Hi Nix community, I would like to show you something that I’ve been working on this holiday:
Attic is a self-hostable Nix Binary Cache server backed by an S3-compatible storage provider. It has support for global deduplication and garbage collection. It’s easy to set up and scale, from one user (you!) to hundreds.
⚙️ Pushing 5 paths to "demo" on "local" (566 already cached, 2001 in upstream)...
✅ gnvi1x7r8kl3clzx0d266wi82fgyzidv-steam-run-fhs (29.69 MiB/s)
✅ rw7bx7ak2p02ljm3z4hhpkjlr8rzg6xz-steam-fhs (30.56 MiB/s)
✅ y92f9y7qhkpcvrqhzvf6k40j6iaxddq8-0p36ammvgyr55q9w75845kw4fw1c65ln-source (19.96 MiB/s)
🕒 vscode-1.74.2 ███████████████████████████████████████ 345.66 MiB (41.32 MiB/s)

Assigned task A:
Print the passage of the Attic post starting at "Hi Nix community, I" and ending at "(you!) to hundreds.".
Assigned task B:
List every path name in the Attic post that is marked with a check mark.
Assigned task C:
Rewrite the paragraph of the Attic post that begins "Attic is a self-hostable" as a bulleted list of its main facts.
The records that follow have no connection to the Attic post.

Data excerpts:
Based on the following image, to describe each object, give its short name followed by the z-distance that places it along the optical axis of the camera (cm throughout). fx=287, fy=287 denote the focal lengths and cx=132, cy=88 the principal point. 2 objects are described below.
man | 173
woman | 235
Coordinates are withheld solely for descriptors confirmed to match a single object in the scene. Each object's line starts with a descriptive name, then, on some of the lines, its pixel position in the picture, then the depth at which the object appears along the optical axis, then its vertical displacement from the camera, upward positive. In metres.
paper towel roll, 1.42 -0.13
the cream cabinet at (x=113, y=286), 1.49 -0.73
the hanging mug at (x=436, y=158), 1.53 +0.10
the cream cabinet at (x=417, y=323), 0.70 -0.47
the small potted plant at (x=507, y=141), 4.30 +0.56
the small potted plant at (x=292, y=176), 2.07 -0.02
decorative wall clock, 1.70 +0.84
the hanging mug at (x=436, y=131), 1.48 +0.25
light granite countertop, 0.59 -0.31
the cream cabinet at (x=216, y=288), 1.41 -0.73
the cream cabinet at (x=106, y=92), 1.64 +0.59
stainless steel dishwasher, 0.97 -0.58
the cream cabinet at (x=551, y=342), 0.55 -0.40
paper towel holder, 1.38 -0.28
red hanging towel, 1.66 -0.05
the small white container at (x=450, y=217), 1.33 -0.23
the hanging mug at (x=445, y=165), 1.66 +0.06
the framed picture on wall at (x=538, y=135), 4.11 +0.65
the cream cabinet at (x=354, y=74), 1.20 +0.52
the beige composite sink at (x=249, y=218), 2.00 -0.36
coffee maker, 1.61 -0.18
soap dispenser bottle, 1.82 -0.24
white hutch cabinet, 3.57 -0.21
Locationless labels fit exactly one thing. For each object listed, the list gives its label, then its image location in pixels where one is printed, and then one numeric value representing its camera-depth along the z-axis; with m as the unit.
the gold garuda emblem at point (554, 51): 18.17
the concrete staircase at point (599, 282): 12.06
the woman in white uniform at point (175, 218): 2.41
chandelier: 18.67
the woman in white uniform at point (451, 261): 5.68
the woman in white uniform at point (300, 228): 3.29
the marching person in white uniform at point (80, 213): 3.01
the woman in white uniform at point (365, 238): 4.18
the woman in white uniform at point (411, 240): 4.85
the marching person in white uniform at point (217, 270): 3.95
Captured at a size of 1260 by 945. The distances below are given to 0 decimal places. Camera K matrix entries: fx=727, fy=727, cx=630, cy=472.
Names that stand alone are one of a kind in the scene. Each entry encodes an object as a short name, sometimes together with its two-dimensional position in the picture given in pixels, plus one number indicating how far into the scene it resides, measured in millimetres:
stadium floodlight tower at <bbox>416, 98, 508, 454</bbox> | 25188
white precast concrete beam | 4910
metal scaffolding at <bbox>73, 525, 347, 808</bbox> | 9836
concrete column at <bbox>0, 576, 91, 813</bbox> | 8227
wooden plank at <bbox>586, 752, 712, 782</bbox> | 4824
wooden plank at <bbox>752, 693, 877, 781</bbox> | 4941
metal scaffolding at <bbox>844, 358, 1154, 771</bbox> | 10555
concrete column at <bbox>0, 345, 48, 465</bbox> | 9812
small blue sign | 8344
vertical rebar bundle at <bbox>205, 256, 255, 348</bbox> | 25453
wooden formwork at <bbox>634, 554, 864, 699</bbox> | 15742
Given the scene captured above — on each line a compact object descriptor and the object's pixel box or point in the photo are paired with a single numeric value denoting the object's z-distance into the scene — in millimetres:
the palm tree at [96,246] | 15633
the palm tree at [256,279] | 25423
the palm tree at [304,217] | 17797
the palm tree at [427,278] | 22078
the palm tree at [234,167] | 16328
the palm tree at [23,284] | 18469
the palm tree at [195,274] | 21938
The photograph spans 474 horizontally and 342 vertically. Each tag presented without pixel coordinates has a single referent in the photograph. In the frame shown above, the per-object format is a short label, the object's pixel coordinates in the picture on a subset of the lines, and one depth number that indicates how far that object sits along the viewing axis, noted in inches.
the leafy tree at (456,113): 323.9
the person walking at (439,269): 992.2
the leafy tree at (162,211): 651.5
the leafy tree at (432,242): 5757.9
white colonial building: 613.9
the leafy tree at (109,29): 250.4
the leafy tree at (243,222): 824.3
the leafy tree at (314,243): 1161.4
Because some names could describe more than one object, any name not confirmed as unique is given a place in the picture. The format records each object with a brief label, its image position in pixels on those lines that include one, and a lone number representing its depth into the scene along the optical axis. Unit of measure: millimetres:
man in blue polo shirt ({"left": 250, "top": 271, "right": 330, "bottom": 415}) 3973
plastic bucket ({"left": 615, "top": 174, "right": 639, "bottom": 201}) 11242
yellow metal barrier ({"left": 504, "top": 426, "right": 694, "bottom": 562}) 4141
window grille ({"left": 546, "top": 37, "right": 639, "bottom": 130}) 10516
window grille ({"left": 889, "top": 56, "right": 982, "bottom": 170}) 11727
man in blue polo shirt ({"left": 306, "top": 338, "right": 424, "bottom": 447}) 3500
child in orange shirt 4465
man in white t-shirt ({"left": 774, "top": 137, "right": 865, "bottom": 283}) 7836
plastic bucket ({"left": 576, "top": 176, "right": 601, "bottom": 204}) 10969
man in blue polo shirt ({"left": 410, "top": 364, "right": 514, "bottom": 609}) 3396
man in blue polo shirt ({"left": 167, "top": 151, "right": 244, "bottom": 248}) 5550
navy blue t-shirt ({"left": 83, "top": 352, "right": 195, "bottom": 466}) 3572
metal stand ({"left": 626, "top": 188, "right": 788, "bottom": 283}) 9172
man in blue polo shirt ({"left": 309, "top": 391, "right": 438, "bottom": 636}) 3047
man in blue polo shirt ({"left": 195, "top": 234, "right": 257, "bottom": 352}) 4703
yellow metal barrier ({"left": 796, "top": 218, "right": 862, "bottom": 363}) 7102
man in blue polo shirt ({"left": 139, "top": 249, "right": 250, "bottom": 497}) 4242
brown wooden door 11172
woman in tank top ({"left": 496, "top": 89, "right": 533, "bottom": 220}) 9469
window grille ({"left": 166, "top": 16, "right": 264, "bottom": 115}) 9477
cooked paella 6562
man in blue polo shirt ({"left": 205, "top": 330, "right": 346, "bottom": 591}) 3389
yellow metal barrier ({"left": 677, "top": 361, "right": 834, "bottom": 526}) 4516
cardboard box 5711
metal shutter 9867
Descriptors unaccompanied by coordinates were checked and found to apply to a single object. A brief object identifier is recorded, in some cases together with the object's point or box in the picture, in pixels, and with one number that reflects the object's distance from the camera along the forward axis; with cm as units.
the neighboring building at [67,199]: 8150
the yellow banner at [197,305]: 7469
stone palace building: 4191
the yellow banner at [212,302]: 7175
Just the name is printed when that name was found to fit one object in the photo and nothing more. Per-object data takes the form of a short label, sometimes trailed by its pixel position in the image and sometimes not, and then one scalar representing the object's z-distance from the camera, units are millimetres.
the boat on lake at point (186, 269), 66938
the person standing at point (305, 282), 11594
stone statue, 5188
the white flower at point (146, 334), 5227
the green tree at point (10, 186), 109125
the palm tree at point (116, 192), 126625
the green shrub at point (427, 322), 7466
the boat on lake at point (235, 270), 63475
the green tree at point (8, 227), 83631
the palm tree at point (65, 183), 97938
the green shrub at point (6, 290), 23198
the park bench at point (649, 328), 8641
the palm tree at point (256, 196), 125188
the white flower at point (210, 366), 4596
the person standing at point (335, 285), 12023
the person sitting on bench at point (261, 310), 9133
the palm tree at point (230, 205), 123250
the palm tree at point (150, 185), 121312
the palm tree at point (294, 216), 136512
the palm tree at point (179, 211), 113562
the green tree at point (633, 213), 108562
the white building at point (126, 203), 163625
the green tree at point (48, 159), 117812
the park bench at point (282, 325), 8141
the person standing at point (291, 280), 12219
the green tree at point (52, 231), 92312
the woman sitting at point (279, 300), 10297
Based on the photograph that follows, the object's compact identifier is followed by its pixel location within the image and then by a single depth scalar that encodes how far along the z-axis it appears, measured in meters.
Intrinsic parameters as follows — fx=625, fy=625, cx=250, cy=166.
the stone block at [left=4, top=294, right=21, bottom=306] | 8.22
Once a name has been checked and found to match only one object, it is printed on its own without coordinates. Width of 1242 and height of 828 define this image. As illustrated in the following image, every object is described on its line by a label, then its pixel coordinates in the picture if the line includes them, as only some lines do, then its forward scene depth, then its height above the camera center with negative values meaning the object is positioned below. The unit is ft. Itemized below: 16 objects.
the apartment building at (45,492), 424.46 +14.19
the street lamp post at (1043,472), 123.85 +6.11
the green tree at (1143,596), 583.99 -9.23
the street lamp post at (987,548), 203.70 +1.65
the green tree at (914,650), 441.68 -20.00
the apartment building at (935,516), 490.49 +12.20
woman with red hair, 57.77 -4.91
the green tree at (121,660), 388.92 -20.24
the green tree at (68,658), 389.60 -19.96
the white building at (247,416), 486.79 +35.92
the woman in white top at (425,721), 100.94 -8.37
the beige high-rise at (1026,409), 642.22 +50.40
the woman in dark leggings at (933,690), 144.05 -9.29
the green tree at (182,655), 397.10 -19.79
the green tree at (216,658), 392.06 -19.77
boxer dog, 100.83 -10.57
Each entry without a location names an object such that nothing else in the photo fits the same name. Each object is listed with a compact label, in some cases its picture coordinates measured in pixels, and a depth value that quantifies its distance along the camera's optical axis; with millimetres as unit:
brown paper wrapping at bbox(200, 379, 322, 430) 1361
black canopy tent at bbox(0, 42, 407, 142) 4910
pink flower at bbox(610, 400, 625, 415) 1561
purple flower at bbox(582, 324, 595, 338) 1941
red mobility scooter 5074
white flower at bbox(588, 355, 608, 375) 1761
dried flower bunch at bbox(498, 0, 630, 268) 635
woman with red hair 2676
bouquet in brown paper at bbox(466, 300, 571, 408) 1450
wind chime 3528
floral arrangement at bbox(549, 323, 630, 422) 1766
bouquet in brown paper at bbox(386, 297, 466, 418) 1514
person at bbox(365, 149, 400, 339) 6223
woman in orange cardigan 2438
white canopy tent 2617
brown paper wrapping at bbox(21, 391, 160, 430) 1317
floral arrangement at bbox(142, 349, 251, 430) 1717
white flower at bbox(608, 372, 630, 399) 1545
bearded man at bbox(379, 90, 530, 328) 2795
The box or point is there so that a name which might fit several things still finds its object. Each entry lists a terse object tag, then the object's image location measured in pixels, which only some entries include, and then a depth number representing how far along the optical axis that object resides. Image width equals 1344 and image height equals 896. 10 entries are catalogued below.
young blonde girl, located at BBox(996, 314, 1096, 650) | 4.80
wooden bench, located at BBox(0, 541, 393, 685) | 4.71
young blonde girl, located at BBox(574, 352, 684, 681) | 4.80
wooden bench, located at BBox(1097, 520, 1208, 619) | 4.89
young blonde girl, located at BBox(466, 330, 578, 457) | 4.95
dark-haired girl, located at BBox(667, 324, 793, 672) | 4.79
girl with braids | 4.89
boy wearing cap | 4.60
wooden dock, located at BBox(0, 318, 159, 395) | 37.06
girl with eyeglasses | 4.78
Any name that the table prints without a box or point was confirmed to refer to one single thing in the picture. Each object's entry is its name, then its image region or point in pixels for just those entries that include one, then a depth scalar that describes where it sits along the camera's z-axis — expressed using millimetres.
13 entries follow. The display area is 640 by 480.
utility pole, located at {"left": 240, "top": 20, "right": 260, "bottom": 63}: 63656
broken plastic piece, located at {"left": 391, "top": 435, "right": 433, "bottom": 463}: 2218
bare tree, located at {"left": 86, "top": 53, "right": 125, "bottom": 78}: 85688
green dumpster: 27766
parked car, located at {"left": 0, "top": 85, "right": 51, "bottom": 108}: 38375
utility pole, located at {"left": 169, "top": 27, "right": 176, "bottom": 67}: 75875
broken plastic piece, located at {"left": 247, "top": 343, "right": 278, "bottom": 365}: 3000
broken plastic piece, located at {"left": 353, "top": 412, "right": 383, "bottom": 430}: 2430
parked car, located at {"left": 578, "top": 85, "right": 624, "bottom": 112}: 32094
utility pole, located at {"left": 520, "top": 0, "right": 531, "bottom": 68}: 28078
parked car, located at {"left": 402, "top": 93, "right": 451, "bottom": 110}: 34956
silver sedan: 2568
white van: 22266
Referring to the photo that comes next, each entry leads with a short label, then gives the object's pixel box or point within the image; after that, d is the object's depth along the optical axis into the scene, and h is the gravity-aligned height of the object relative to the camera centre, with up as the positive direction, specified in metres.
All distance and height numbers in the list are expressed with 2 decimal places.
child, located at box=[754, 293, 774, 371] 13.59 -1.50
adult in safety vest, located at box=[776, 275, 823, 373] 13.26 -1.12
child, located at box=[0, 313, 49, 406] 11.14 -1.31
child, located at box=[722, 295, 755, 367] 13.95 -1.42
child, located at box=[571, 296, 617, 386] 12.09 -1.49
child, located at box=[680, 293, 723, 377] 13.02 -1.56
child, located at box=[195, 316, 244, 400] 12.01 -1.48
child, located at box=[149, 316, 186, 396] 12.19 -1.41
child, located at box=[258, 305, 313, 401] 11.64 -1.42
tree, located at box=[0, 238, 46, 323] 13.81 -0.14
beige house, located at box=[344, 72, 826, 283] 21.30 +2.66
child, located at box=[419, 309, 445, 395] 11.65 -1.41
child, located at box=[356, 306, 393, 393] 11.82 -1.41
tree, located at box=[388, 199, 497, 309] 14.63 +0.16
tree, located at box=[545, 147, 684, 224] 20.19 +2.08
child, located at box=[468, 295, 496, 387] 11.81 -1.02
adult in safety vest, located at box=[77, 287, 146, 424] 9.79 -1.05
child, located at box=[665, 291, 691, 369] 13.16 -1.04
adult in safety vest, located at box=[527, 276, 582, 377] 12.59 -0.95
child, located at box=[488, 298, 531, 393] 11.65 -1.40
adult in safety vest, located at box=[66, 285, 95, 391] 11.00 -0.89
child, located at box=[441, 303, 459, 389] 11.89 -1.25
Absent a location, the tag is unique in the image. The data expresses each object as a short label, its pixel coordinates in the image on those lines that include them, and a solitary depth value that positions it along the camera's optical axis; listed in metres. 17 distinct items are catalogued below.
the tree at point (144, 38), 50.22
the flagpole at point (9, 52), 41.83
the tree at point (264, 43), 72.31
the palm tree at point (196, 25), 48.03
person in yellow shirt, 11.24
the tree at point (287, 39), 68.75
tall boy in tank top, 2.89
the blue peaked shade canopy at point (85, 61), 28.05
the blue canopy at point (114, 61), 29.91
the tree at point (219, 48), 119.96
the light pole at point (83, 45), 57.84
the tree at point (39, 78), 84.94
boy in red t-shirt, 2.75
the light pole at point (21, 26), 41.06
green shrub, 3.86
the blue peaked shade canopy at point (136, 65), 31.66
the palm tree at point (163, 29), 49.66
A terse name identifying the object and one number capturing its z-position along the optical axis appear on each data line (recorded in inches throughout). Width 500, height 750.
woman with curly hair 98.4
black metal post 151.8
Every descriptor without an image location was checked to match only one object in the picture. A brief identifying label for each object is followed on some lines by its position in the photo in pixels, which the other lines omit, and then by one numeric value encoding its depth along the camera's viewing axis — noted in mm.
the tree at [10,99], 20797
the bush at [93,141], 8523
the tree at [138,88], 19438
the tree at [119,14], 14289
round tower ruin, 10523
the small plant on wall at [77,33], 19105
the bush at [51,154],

Task response A:
Hi Nix community, I would like to show you something that I’ve been working on this holiday:
Attic is a self-hostable Nix Binary Cache server backed by an S3-compatible storage provider. It has support for global deduplication and garbage collection. It’s easy to set up and scale, from one user (you!) to hundreds.

Task response B:
- gnvi1x7r8kl3clzx0d266wi82fgyzidv-steam-run-fhs
- rw7bx7ak2p02ljm3z4hhpkjlr8rzg6xz-steam-fhs
- y92f9y7qhkpcvrqhzvf6k40j6iaxddq8-0p36ammvgyr55q9w75845kw4fw1c65ln-source

Task response C:
- Attic is a self-hostable Nix Binary Cache server.
- It is backed by an S3-compatible storage provider.
- It supports global deduplication and garbage collection.
- It is easy to set up and scale, from one user to hundreds.